A high-risk insurance pool designed for people like Jose who had no other way to get coverage. This was 2009 -- before health care reform. So Jose applied. And he was denied.
Anne Cortes: They said that he had coverage available.
The insurance through her job that would take 12 months.
Anne Cortes: But if he didn't get treatment, he would be dead very soon.
So Anne sent in an appeal. And the appeal was denied.
Anne Cortes: And that was the moment that I just knew, we were just lost.
She'd hit a wall. And she wasn't the first. High-risk pools are run by the private insurance industry. They've always been expensive, and hard to qualify for. The new health law promised to change that. It set aside $5 billion for federally-funded high-risk pools that would be easier to access and more affordable.
Cecil Bykerk: The anticipation was that people would be knocking the doors down for these high-risk pools.
Cecil Bykerk runs high-risk pools in three states.
Bykerk: Social Security Administration predicted that we'd have almost 400,000 people by now. That hasn't happened yet.
Not by a long shot. The actual number at years end?
Bykerk: Somewhere around 10,000 to 11,000.
Experts aren't exactly sure why. Some say it's still too expensive -- premiums are $400 to $800 a month. Others say it's too exclusive. To qualify you have to have been uninsured for six months. But there's a third explanation for why some states are enrolling much faster than others.

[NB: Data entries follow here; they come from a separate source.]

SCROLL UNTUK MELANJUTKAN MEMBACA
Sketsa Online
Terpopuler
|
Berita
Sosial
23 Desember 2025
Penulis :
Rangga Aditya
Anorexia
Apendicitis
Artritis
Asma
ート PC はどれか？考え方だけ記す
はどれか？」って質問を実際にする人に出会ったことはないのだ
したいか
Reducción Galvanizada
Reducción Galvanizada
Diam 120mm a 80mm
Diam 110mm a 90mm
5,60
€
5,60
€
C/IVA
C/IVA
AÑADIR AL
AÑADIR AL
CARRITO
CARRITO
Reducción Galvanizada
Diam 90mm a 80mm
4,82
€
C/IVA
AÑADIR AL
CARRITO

Deborah Chollet: If the governor supports a program and does outreach, enrollment will jump.
Deborah Chollet is at the research group Mathematica in New Jersey. The high-risk pools enrolling the fastest are almost all in blue states.
Chollet: Remember, we're looking at people who have been shut out of the insurance market. So they're sitting out there thinking there's nothing for them and a governor makes a statement saying there is something for you.

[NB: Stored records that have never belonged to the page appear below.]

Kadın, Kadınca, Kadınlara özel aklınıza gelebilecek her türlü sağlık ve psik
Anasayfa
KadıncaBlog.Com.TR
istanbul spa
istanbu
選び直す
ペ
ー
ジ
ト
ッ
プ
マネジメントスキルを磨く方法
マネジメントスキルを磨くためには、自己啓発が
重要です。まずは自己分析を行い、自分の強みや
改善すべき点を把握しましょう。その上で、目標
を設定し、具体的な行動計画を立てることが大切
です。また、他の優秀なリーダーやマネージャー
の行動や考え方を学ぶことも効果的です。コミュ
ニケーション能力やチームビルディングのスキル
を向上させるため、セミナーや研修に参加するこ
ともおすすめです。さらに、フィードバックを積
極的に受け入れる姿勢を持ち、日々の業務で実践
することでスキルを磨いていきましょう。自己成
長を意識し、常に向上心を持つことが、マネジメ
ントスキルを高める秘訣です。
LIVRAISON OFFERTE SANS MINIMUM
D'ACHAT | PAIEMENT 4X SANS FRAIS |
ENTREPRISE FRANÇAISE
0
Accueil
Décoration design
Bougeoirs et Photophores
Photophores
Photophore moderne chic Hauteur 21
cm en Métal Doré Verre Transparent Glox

Cecil Bykerk's seen this. He runs high risk pools in Montana.
Bykerk: In Montana, the commissioner who's a Democrat went around the state, got a lot of free press!

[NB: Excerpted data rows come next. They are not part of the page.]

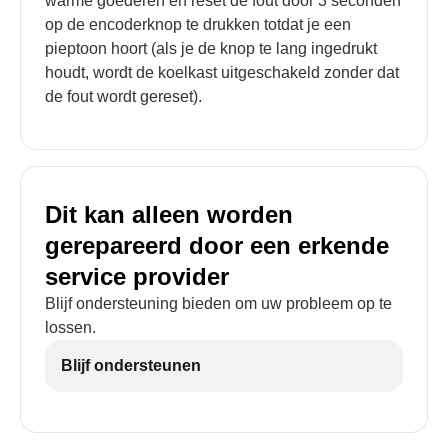
warme goederen en reset de fout door 3 seconden
op de encoderknop te drukken totdat je een
pieptoon hoort (als je de knop te lang ingedrukt
houdt, wordt de koelkast uitgeschakeld zonder dat
de fout wordt gereset).
Dit kan alleen worden
gerepareerd door een erkende
service provider
Blijf ondersteuning bieden om uw probleem op te
lossen.
Blijf ondersteunen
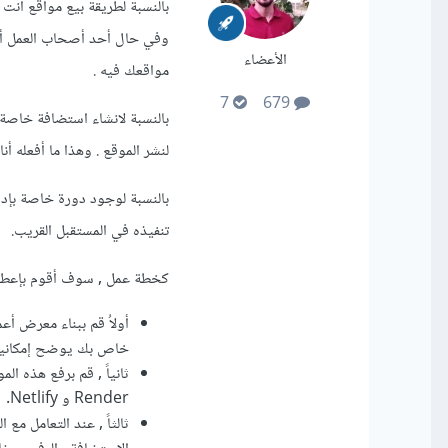
بالنسبة لطريقة بيع مواقع أنت
وفي حال أحد أصحاب العمل أر
الأعضاء
مواقعك فيه .
7
679
بالنسبة لانشاء استضافة خاصة 
لنشر الموقع . وهذا ما أفعله أ
بالنسبة لوجود دورة خاصة بإدار
تنفيذه في المستقبل القريب.
كخطة عمل , سوف أقوم بإعطائك
أولاُ قم ببناء معرض أ
خاص بك يوضح إمكانيا
ثانياً , قم برفع هذه 
Render و Netlify.
ثالثاً , عند التعامل مع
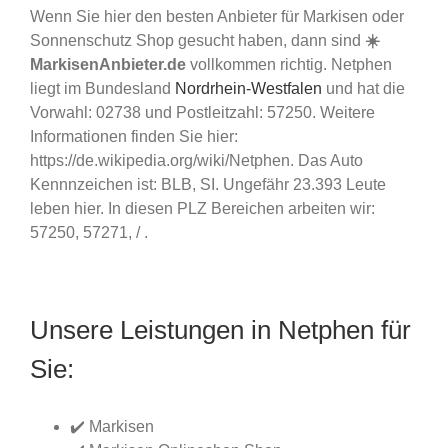
Wenn Sie hier den besten Anbieter für Markisen oder
Sonnenschutz Shop gesucht haben, dann sind
☀️
MarkisenAnbieter.de
vollkommen richtig. Netphen
liegt im Bundesland
Nordrhein-Westfalen
und hat die
Vorwahl: 02738 und Postleitzahl: 57250. Weitere
Informationen finden Sie hier:
https://de.wikipedia.org/wiki/Netphen. Das Auto
Kennnzeichen ist: BLB, SI. Ungefähr 23.393 Leute
leben hier. In diesen PLZ Bereichen arbeiten wir:
57250, 57271, / .
Unsere Leistungen in Netphen für
Sie:
✔️ Markisen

She got the high-risk pool enrolled 50 percent. But Bykerk also runs the high risk pool in Iowa, where despite a marketing blitz at Walgreens and on television, enrollment's stuck at 14 percent.
Bykerk: If your governor is making claims that this law is unconstitutional and it's gonna go away, you might be leery of buying.
Politics makes a difference in whether people know about the risk pool -- and whether they trust it. Which brings us back to North Carolina and Anne Cortes. After her appeal failed, she took a radical step.
Anne Cortes: I quit my job.
Jose Cortes: And we sell everything.
Anne Cortes: So that we could qualify for Medicaid.
And it worked. Jose is getting treatment.
Warner: Anne, do you remember the name of the person who denied your appeal?
Anne Cortes: Keough? Is that Michael Keough?
Michael Keough: My name is Michael Keough.
I found Mr. Keough. He's still head of the high-risk pool in North Carolina, and he said:
Keough: A case like what you describe, the Corteses? I think we'd try to look at that differently at this point.
Warner: So you're saying that if the Corteses had applied today they might have gotten a very different answer.
Keough: Yeah. Than what it sounds like they reported they got then. Yeah!
Keough: Oh, I'm not sure. Except that we're an evolving organization.
Keough and I went back and forth on this and finally he just said look, his interpretation of the legislation had become more open.
Keough: You take a statute and you try to interpret it, and the only way you're gonna learn how to do that is by actually having some real-life situations to implement it with.
Of course, a lot about this high-risk pool has changed since Jose Cortes was denied in 2009. The program his wife had to find on a website somewhere now has a marketing budget of half a million dollars. And its own Facebook account.
Keough: We have about 500 friends on our Facebook page.
And though he may not put it this way, you might say that Michael Keough's role has shifted. He's gone from the one guarding the gates to the one in charge of throwing them open, hoping more high-risk people will decide to come through.
In Philadelphia, I'm Gregory Warner for Marketplace.